I think you're off by about a decade there. The concept of psychoacoustic masking was conceived in the early 80s, and its predecessors were in early development at that point, but MP3 itself wasn't publicly released as a standard until 1993, and they didn't even start writing the first line of code for the first implementation of MP3 until 1991. That first reference implementation wasn't finished until 1996, and wasn't published publicly until 1998. By early 1999, just about everybody was using it.

PNG was adopted just as quickly, with just a little over a year between when it came out and when it was supported by every major browser (both of them...).

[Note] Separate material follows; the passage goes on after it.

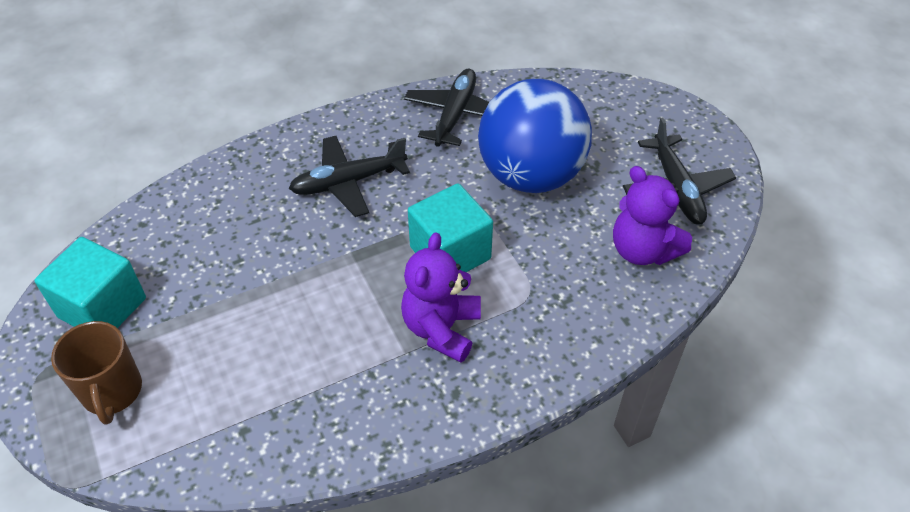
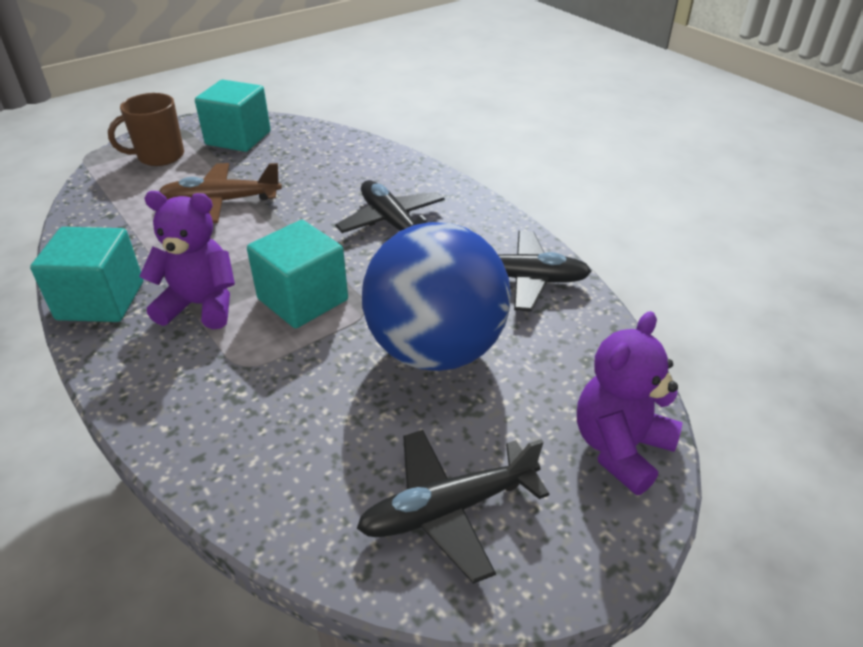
camera: 80 degrees right, 10 degrees down
(255, 320) = (221, 202): none -> brown plane
(414, 414) = (101, 300): none -> turquoise cube
(642, 250) = (318, 471): purple teddy bear -> purple teddy bear (620, 448)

Standards usually either are immediately adopted broadly or wither on the vine. It is pretty rare for a standard to get a slow start and then gain serious traction, with the exception of standards that were simply too complex for the computational power at the time (MPEG-2 video comes to mind). So assuming there's a published reference implementation of this algorithm, it will probably either be broadly deployed within 18 months or will be declared a dead standard.


----------



## adhocphotographer (Dec 24, 2014)

dgatwood said:


> I think you're off by about a decade there. The concept of psychoacoustic masking was conceived in the early 80s, and its predecessors were in early development at that point, but MP3 itself wasn't publicly released as a standard until 1993, and they didn't even start writing the first line of code for the first implementation of MP3 until 1991. That first reference implementation wasn't finished until 1996, and wasn't published publicly until 1998. By early 1999, just about everybody was using it.



I stand corrected...


----------